Читать «Мечты о лучшей жизни» онлайн - страница 12
Екатерина Островская
Николай Сергеевич нашел в шкафу старую кроличью шапку, отряхнул ее и даже постучал по колену, чтобы выбить пыль. Затем вывернул мехом внутрь, положил туда волчонка и опустил шапку на пол возле чуть теплой батареи. Сам еще несколько минут просидел на корточках рядом, тихо шепча, словно пересказывал колыбельную песню:
– Спи, мама скоро вернется. Мама пошла искать новый дом. Найдет теплую сухую нору, вернется и заберет тебя с собой.
Затем он лег на свою кровать, долго лежал и не мог заснуть. Колыбельных песен ему давно никто не пел, а засыпать одному в холодной постели тяжело.

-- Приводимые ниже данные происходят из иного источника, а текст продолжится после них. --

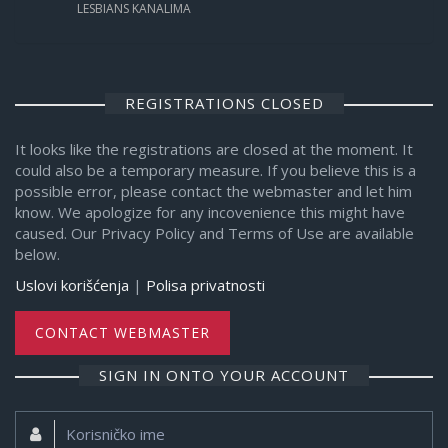
LESBIANS KANALIMA
REGISTRATIONS CLOSED
It looks like the registrations are closed at the moment. It
could also be a temporary measure. If you believe this is a
possible error, please contact the webmaster and let him
know. We apologize for any incovenience this might have
caused. Our Privacy Policy and Terms of Use are available
below.
Uslovi korišćenja
|
Polisa privatnosti
CONTACT WEBMASTER
SIGN IN ONTO YOUR ACCOUNT
Korisničko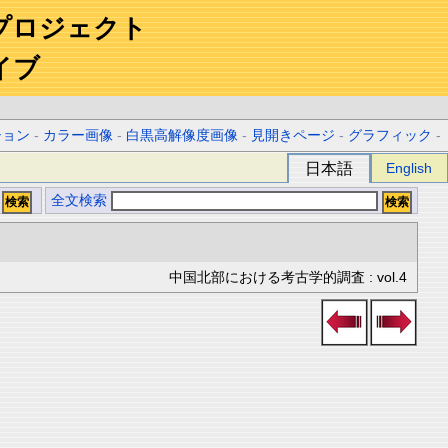
プロジェクト
イブ
ション
-
カラー画像
-
白黒高解像度画像
-
見開きページ
-
グラフィック
-
日本語
English
全文検索
中国北部における考古学的調査 : vol.4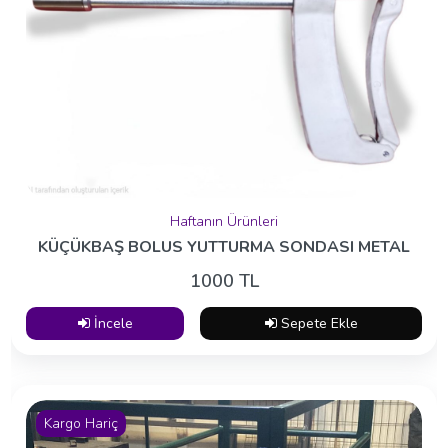
Haftanın Ürünleri
KÜÇÜKBAŞ BOLUS YUTTURMA SONDASI METAL
1000 TL
İncele
Sepete Ekle
Kargo Hariç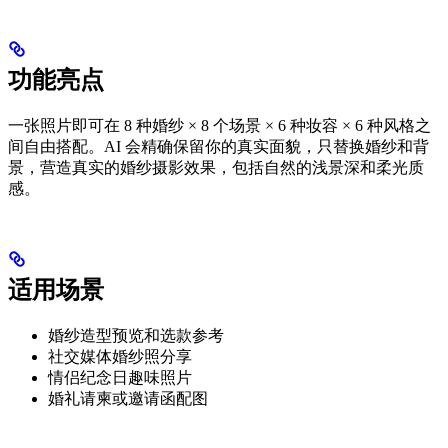
功能亮点
一张照片即可在 8 种婚纱 × 8 个场景 × 6 种妆容 × 6 种风格之
间自由搭配。AI 会精确保留你的真实面貌，只替换婚纱和背
景，营造真实的婚纱摄影效果，包括自然的浅景深和柔光质
感。
适用场景
婚纱造型预览和选款参考
社交媒体婚纱照分享
情侣纪念日趣味照片
婚礼请柬或邀请函配图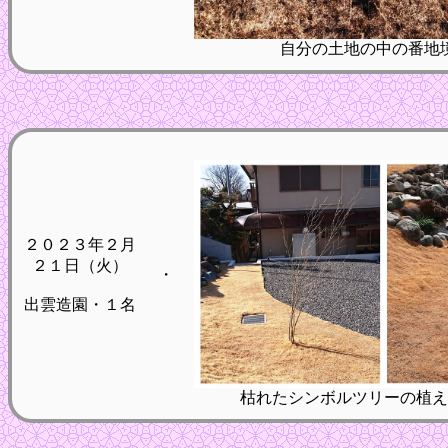
自分の土地の中の番地
２０２３年２月
２１日（火）
・
出雲造園・１名
枯れたシンボルツリーの植え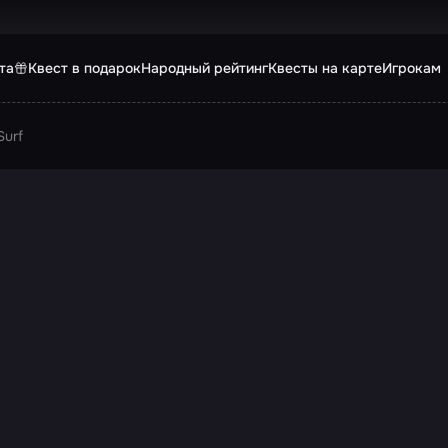
та
Квест в подарок
Народный рейтинг
Квесты на карте
Игрокам
Surf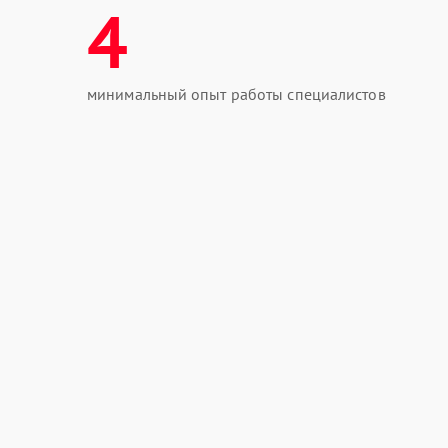
4
минимальный опыт работы специалистов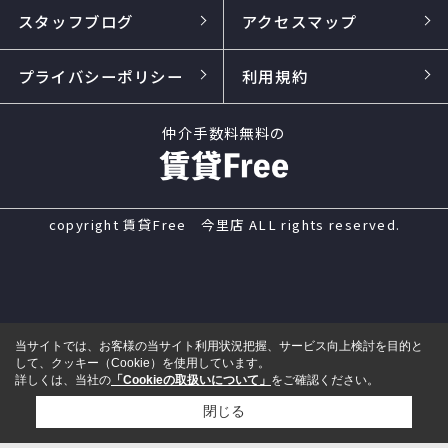
スタッフブログ
アクセスマップ
プライバシーポリシー
利用規約
仲介手数料無料の
copyright 賃貸Free 今里店 ALL rights reserved.
当サイトでは、お客様の当サイト利用状況把握、サービス向上検討を目的と
して、クッキー（Cookie）を使用しています。
詳しくは、当社の
「Cookieの取扱いについて」
をご確認ください。
閉じる
電話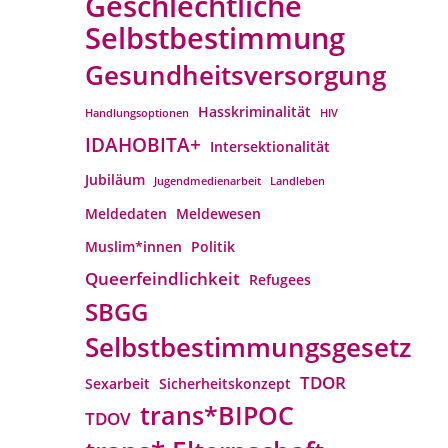
Geschlechtliche
Selbstbestimmung
Gesundheitsversorgung
Hasskriminalität
Handlungsoptionen
HIV
IDAHOBITA+
Intersektionalität
Jubiläum
Jugendmedienarbeit
Landleben
Meldedaten
Meldewesen
Muslim*innen
Politik
Queerfeindlichkeit
Refugees
SBGG
Selbstbestimmungsgesetz
TDOR
Sexarbeit
Sicherheitskonzept
trans*BIPOC
TDOV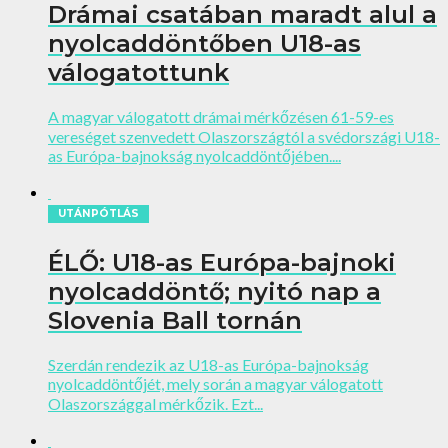
Drámai csatában maradt alul a
nyolcaddöntőben U18-as
válogatottunk
A magyar válogatott drámai mérkőzésen 61-59-es
vereséget szenvedett Olaszországtól a svédországi U18-
as Európa-bajnokság nyolcaddöntőjében....
UTÁNPÓTLÁS
ÉLŐ: U18-as Európa-bajnoki
nyolcaddöntő; nyitó nap a
Slovenia Ball tornán
Szerdán rendezik az U18-as Európa-bajnokság
nyolcaddöntőjét, mely során a magyar válogatott
Olaszországgal mérkőzik. Ezt...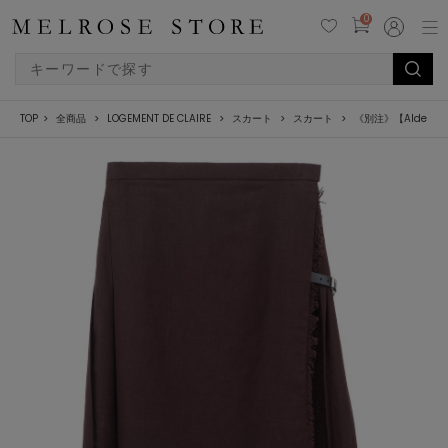
0
TOP
全商品
LOGEMENT DE CLAIRE
スカート
スカート
《別注》【Alder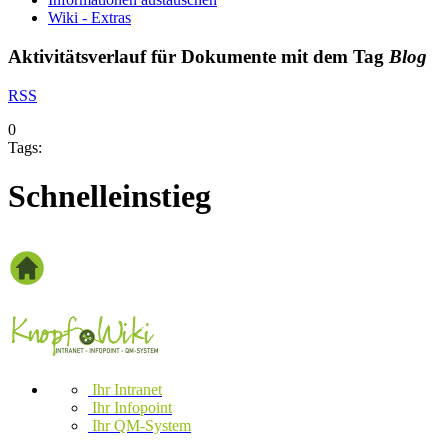
Wiki - Extras
Aktivitätsverlauf für Dokumente mit dem Tag
Blog
RSS
0
Tags:
Schnelleinstieg
Ihr Intranet
Ihr Infopoint
Ihr QM-System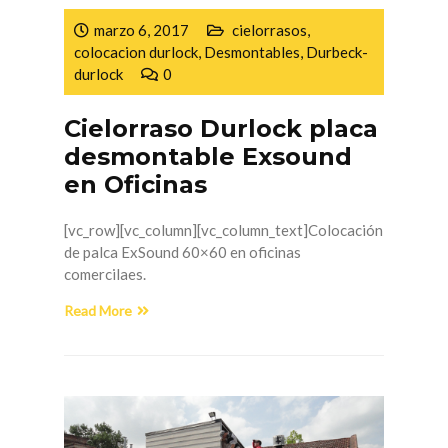
marzo 6, 2017
cielorrasos
,
colocacion durlock
,
Desmontables
,
Durbeck-
durlock
0
Cielorraso Durlock placa
desmontable Exsound
en Oficinas
[vc_row][vc_column][vc_column_text]Colocación
de palca ExSound 60×60 en oficinas
comercilaes.
Read More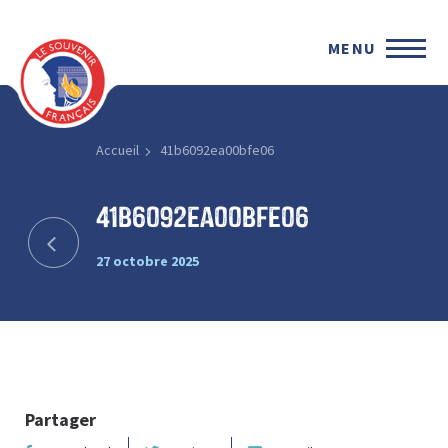
MENU
Accueil
41b6092ea00bfe06
41b6092ea00bfe06
27 octobre 2025
Partager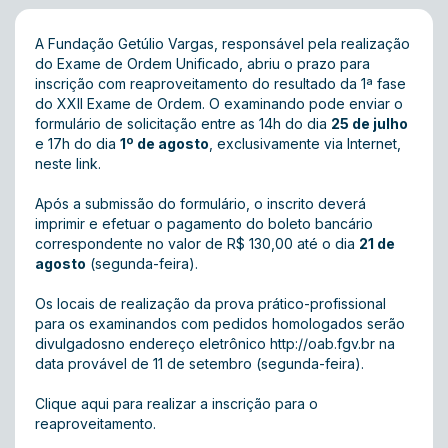
A Fundação Getúlio Vargas, responsável pela realização
do Exame de Ordem Unificado, abriu o prazo para
inscrição com reaproveitamento do resultado da 1ª fase
do XXII Exame de Ordem. O examinando pode enviar o
formulário de solicitação entre as 14h do dia
25 de julho
e 17h do dia
1º de agosto
, exclusivamente via Internet,
neste link
.
Após a submissão do formulário, o inscrito deverá
imprimir e efetuar o pagamento do boleto bancário
correspondente no valor de R$ 130,00 até o dia
21 de
agosto
(segunda-feira).
Os locais de realização da prova prático-profissional
para os examinandos com pedidos homologados serão
divulgadosno endereço eletrônico
http://oab.fgv.br
na
data provável de 11 de setembro (segunda-feira).
Clique aqui para realizar a inscrição para o
reaproveitamento
.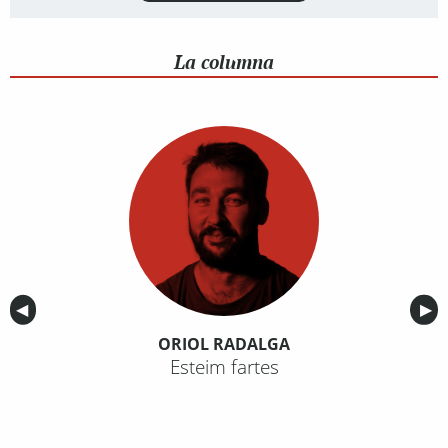
La columna
Anterior
◀︎
Sig
▶︎
ORIOL RADALGA
Esteim fartes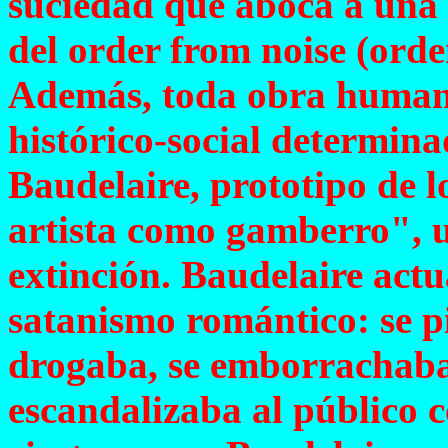
suciedad que aboca a una o
del order from noise (orde
Además, toda obra humana
histórico-social determin
Baudelaire, prototipo de l
artista como gamberro", un
extinción. Baudelaire actu
satanismo romántico: se pi
drogaba, se emborrachaba
escandalizaba al público 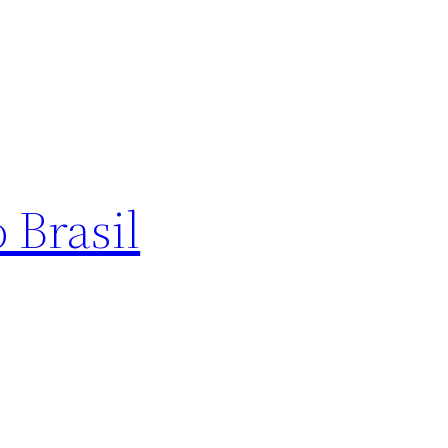
 Brasil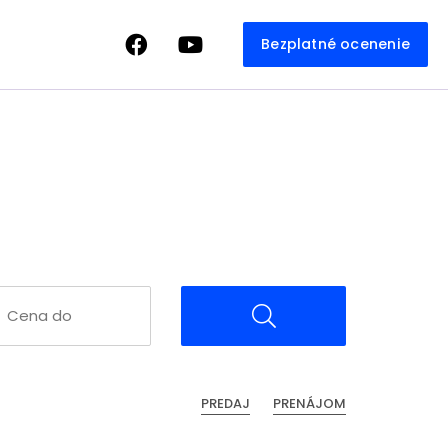
Bezplatné ocenenie
PREDAJ
PRENÁJOM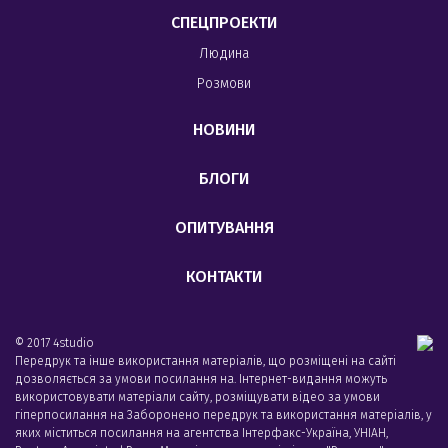
СПЕЦПРОЕКТИ
Людина
Розмови
НОВИНИ
БЛОГИ
ОПИТУВАННЯ
КОНТАКТИ
© 2017 4studio
Передрук та інше використання матеріалів, що розміщені на сайті
дозволяється за умови посилання на. Інтернет-видання можуть
використовувати матеріали сайту, розміщувати відео за умови
гіперпосилання на Заборонено передрук та використання матеріалів, у
яких міститься посилання на агентства Iнтерфакс-Україна, УНIАН,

Перед самым рассветом его разбудил металлический звук стучащего замка, как будто кто-то бьет в дверь короткими толчками. Ребров вышел в коридор и сразу понял – это волчица царапает створку. Пришлось открыть. Она тут же проскользнула внутрь, проскочила в комнату, сделала круг и, не найдя детеныша, метнулась в спальню. Вернулась оттуда уже с волчонком.
Утром, когда Николай Сергеевич, собираясь на работу, сидел в «Ниве» и прогревал двигатель, к нему подошел сосед сверху.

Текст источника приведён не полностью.